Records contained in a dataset
§ §

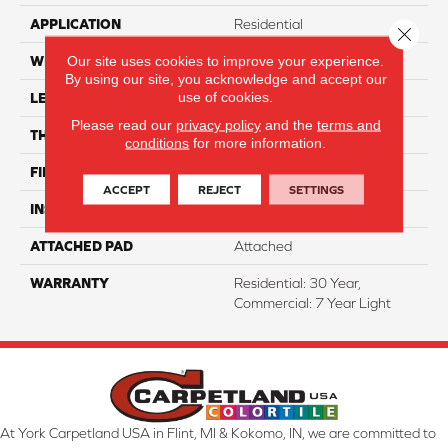
APPLICATION
Residential
Close 
Our site uses cookies to improve your experience.
WIDTH
7"
By using our site, you acknowledge and accept our
use of cookies.
LENGTH
48"
Please read our
privacy policy
and the
terms and
THICKNESS
7 Mm
conditions
for more information.
FINISH COATING
ArmourBead
ACCEPT
REJECT
SETTINGS
INSTALLATION METHOD
Loose Lay
ATTACHED PAD
Attached
WARRANTY
Residential: 30 Year,
Commercial: 7 Year Light
At York Carpetland USA in Flint, MI & Kokomo, IN, we are committed to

§ §

Copy the lines above exactly. Do not include pictures.

APPLICATION
Residential
Close 
Our site uses cookies to improve your experience.
WIDTH
7"
By using our site, you acknowledge and accept our
use of cookies.
LENGTH
48"
Please read our
privacy policy
and the
terms and
THICKNESS
7 Mm
conditions
for more information.
FINISH COATING
ArmourBead
ACCEPT
REJECT
SETTINGS
INSTALLATION METHOD
Loose Lay
ATTACHED PAD
Attached
WARRANTY
Residential: 30 Year,
Commercial: 7 Year Light
At York Carpetland USA in Flint, MI & Kokomo, IN, we are committed to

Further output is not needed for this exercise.